Consumers subscribe to events by creating EventBridge rules that match on source and detail-type. This enables routing to SNS topics, SQS queues, Lambda functions, or any other EventBridge target without modifying the framework.

Automatic Retries

When a triggered job fails or times out, the stream-router processes the JOB# record from the joblog table stream and decides whether to retry:

  1. Count existing re-run records for this pipeline/schedule/date
  2. If under job.maxRetries, write a re-run record, release and re-acquire the trigger lock, and start a new Step Function execution
  3. If at the retry limit, publish a RETRY_EXHAUSTED event and mark the trigger as FAILED_FINAL

Re-run executions use a unique name ({pipeline}-{schedule}-{date}-rerun-{attempt}) to avoid Step Function dedup collisions.
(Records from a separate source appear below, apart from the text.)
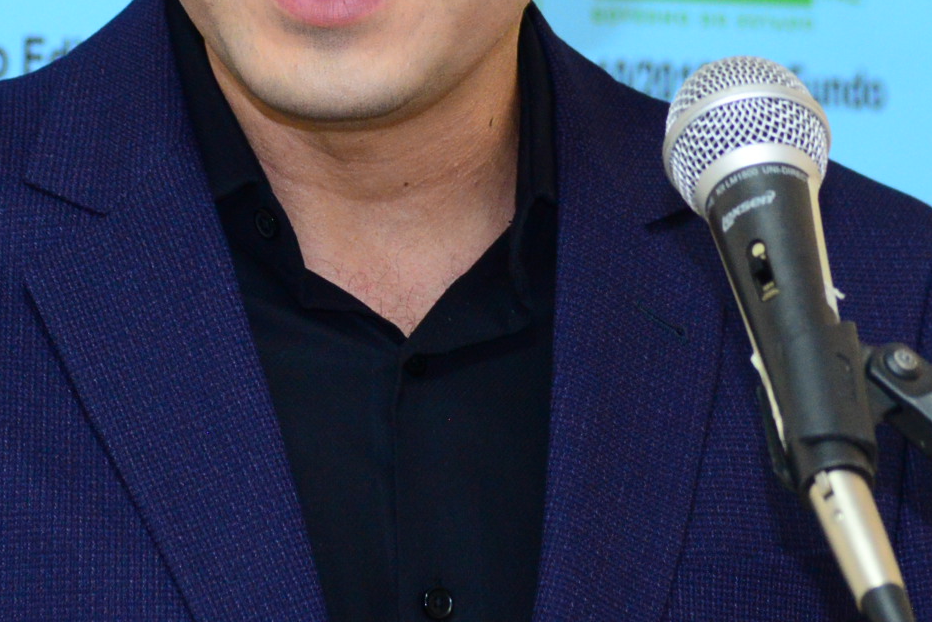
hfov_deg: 5.8
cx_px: 477
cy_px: 106
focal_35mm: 355
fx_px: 9193
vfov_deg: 3.9
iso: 2500
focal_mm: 110
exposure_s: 1/80
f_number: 4
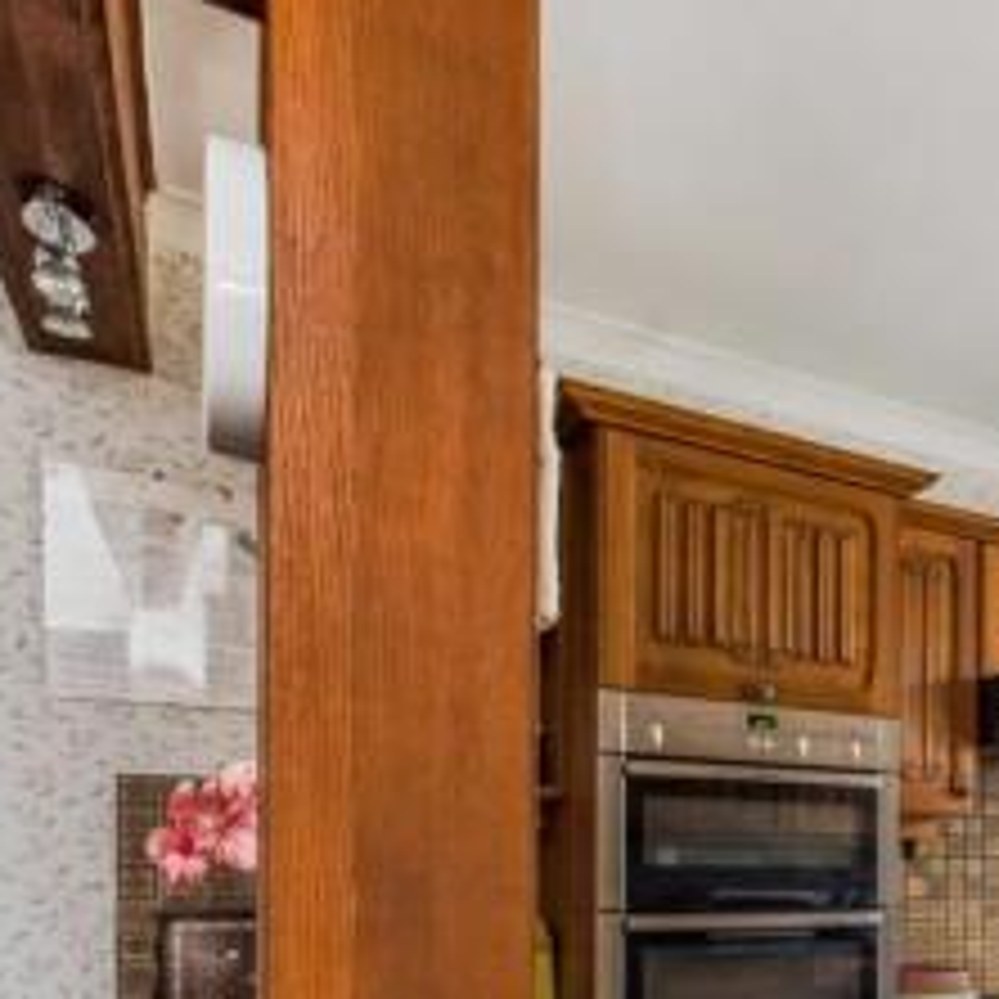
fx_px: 1143
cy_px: 803
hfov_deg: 35.4
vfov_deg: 44.8
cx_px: 1242
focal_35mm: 35
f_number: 9
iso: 320
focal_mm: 14
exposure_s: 1/6
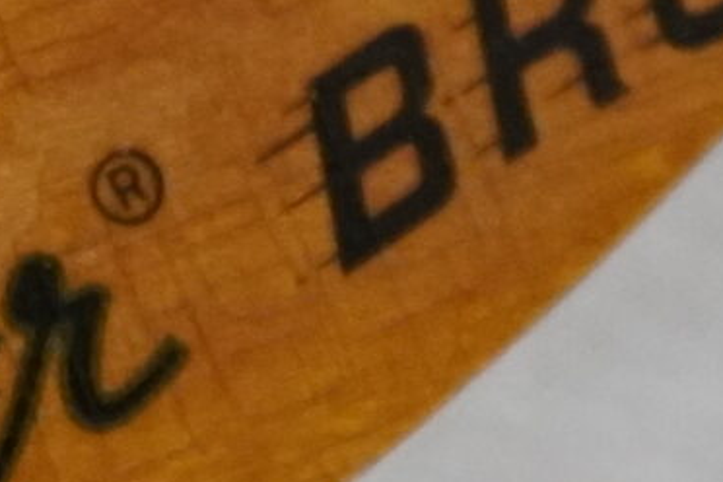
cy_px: -180
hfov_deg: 7.1
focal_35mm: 289
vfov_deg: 4.7
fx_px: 5804
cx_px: -120
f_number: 4.5
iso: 3200
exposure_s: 1/160
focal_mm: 28
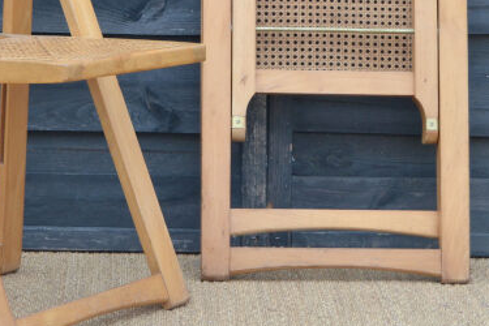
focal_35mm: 144
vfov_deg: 9.5
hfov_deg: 14.2
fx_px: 1956
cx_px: 143
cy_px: 44
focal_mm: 40
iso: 640
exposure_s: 1/60
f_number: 5
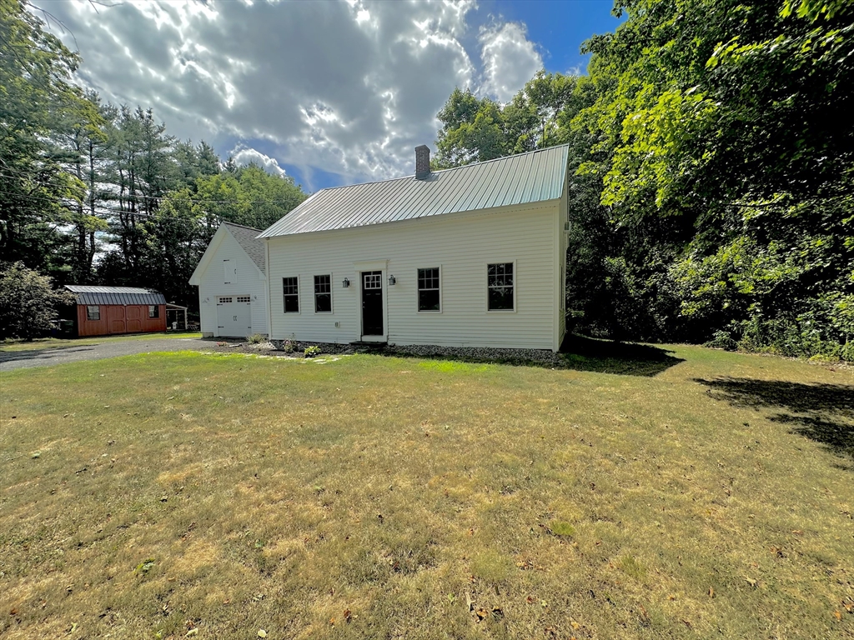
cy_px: 320
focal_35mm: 14
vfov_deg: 85.7
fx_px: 345
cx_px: 427
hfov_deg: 102.1
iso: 50
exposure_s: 1/1289
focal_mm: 2.22
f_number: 2.2
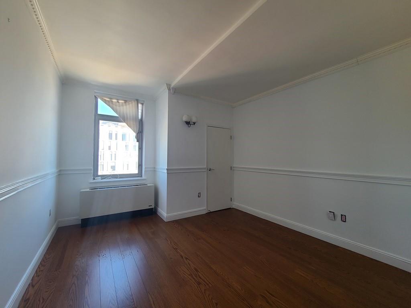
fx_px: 154
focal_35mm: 13
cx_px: 206
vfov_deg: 89.9
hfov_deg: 106.2
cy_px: 154
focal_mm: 2.2
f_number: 2.2
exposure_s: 1/59
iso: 100
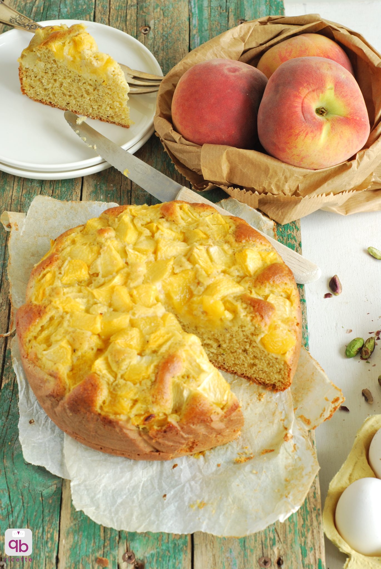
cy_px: 284
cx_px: 190
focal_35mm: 75
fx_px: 1187
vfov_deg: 27.0
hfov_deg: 18.2
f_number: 8
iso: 200
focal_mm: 50
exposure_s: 1/10
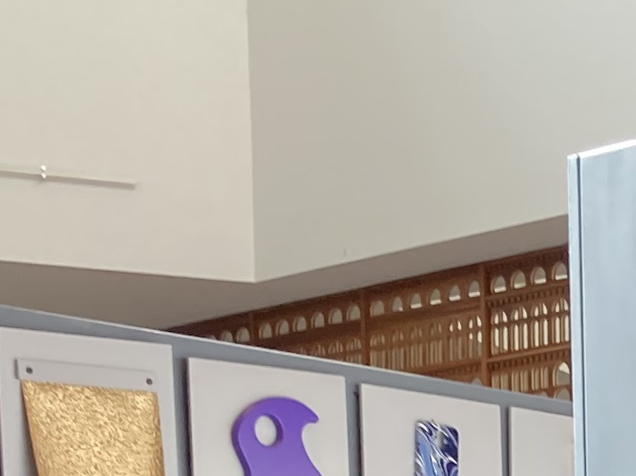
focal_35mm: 148
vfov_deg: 9.1
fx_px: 2719
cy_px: 1111
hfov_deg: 12.3
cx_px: 1103
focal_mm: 3.99
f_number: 1.8
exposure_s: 1/60
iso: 64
Infrastructure Trigger Retry

When the trigger execution itself fails (e.g., Glue ConcurrentRunsExceededException), the orchestrator logs the failure to the joblog table and returns a Lambda error. Step Functions retries the trigger 4 times with exponential backoff (30s, 60s, 120s, 240s). This retry budget is separate from maxRetries. If all attempts fail, the execution routes to SLA cleanup and terminates gracefully.

Post-Run Monitoring

Pipelines can define optional post-run rules that are evaluated reactively when sensor data arrives after job completion. Unlike pre-trigger validation (which runs in the Step Function), post-run monitoring is entirely event-driven via DynamoDB Streams.

postRun:
  rules:
    - key: output-row-count
      check: gte
      field: count
      value: 1000
  driftThreshold: 10     # minimum sensor count change to trigger rerun (default: 0)
  sensorTimeout: "2h"    # watchdog alerts if sensor hasn't arrived after this long

How It Works

  1. Baseline capture: When a job completes successfully, the orchestrator reads all sensors and writes a date-scoped baseline (postrun-baseline#<date>) to the control table.
  2. Stream-based evaluation: When a sensor matching a post-run rule arrives via DynamoDB Stream, the stream-router evaluates it:
    • If the trigger is RUNNING, drift is logged as an informational POST_RUN_DRIFT_INFLIGHT event (no rerun).
    • If the trigger is COMPLETED, the sensor count is compared against the baseline. Drift above driftThreshold triggers a rerun via the circuit breaker.
  3. Watchdog safety net: If no post-run sensor arrives within sensorTimeout after job completion, the watchdog publishes a POST_RUN_SENSOR_MISSING event.

Post-run rules always use ALL mode (every rule must pass).